Bundespräsident in Bedrängnis: Weihnachtsansprache: Wulff umschifft Kredit-Affäre

Christian Wulff wird sich bei seiner Weihnachtsansprache nicht zu seiner Privatkredit-Affäre äußern. Das ärgert die Opposition, weshalb die SPD nun ihre Angriffe verschärft und Gabriel eine persönliche Erklärung von Wulff fordert.

Bundespräsident Christian Wulff macht den Zusammenhalt in der Gesellschaft und in Europa zum Zentrum seiner diesjährigen Weihnachtsansprache. Dies verlautete am Mittwoch nach der Aufzeichnung der Ansprache aus Teilnehmerkreisen. Zu Vorwürfen gegen seine Person wegen eines Privatkredits nahm das Staatsoberhaupt dabei den Angaben zufolge keine Stellung. An der Aufzeichnung im Schloss Bellevue nahmen etwa 70 Gäste teil.

Dazu gehörten Feuerwehrleute, Einwandererfamilien sowie Mitglieder des deutsch-israelischen Jugendwerkes. Wulff hatte im vergangenen Jahr als erster Bundespräsident die traditionelle Ansprache zu Weihnachten vor Gästen gehalten. Sie wird am Sonntagabend ausgestrahlt.
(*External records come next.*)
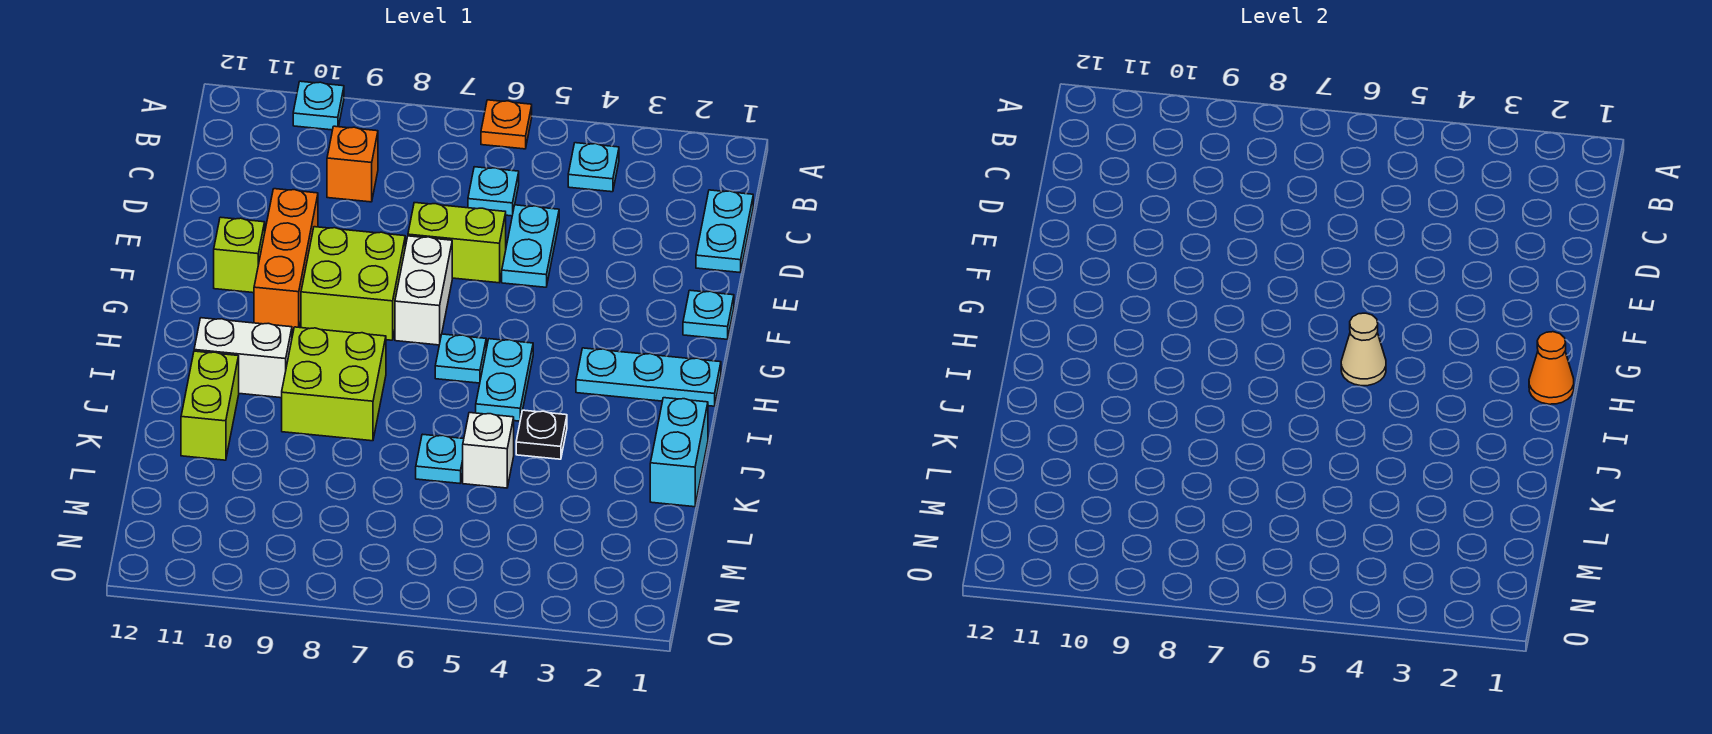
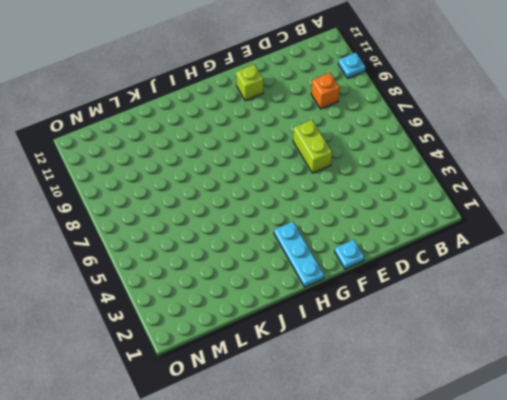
none -> orange plate A6 level 1
none -> cyan plate B4 level 1
none -> cyan plate C1:D1 level 1

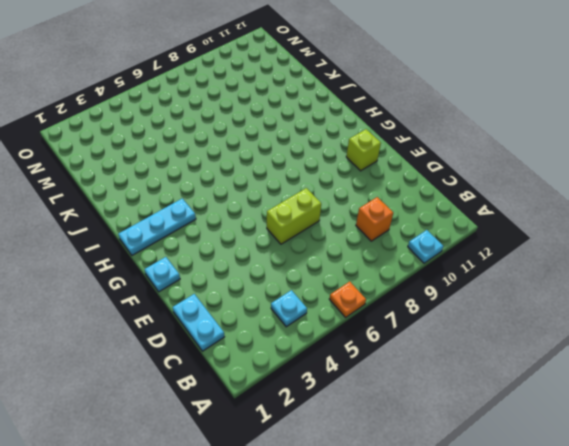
none -> cyan plate C6 level 1
none -> cyan plate D5:E5 level 1
none -> orange brick E10:G10 level 1

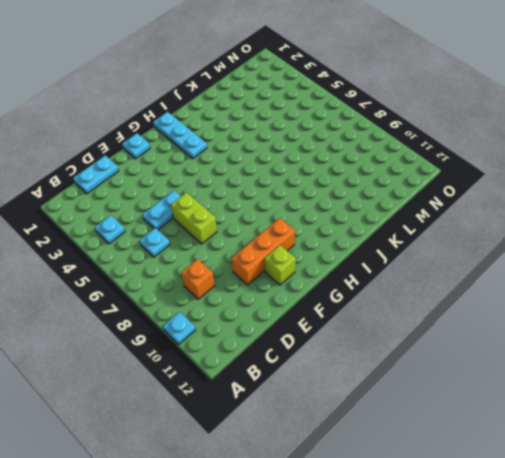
none -> orange plate A6 level 1
none -> white brick F7:G7 level 1
none -> lime brick F8:G9 level 1

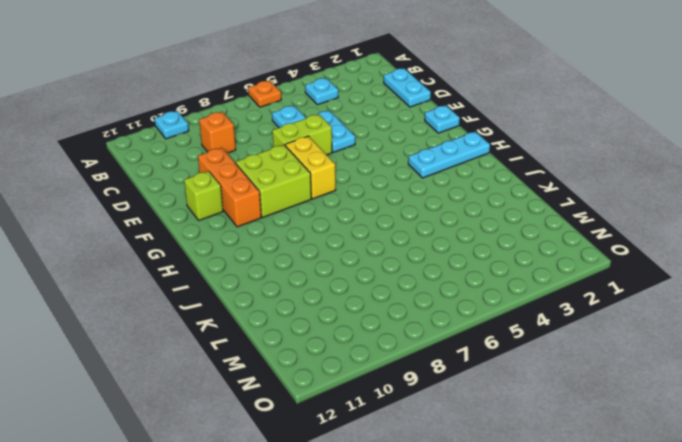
yellow brick F7:G7 level 1 -> white brick F7:G7 level 1
none -> cyan plate H5:I5 level 1
none -> cyan plate H6 level 1
none -> lime brick I8:J9 level 1

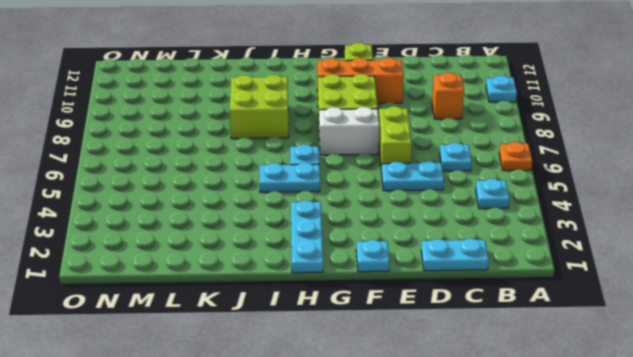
none -> white brick I10:I11 level 1
none -> cyan brick J1:K1 level 1
none -> black plate J4 level 1

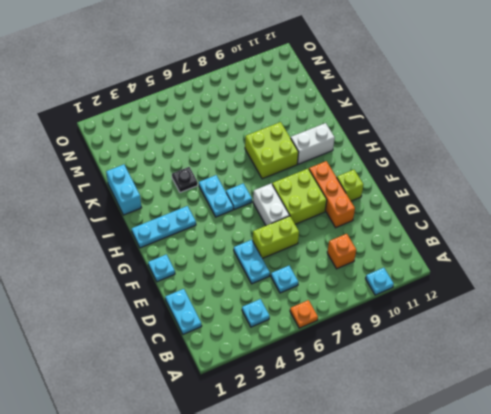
none -> lime brick J11:K11 level 1
none -> white brick K5 level 1
none -> cyan plate K6 level 1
SPD-Chef Sigmar Gabriel hat von Bundespräsident Christian Wulff nun eine persönliche Erklärung zu dem umstrittenen Hauskredit gefordert. "Dass nicht er, sondern seine Anwälte kommunizieren, halte ich für unglücklich", sagte der Parteivorsitzende der "Passauer Neuen Presse". Er gehe davon aus, dass der Bundespräsident alle offenen Fragen persönlich beantworte. Zwar könne niemand Wulff Ratschläge geben, wie er mit den Vorwürfen umgehe, sagte Gabriel. "Ich fürchte allerdings, dass die Affäre dazu beiträgt, dass die Menschen immer weniger Vertrauen in Politik haben." Niemand könne sich wünschen, dass innerhalb von zwei Jahren der zweite Bundespräsident zurücktrete. "Damit würde das Vertrauen in die demokratischen Institutionen schwer beschädigt. Umso wichtiger ist jetzt Aufklärung", forderte der SPD-Chef.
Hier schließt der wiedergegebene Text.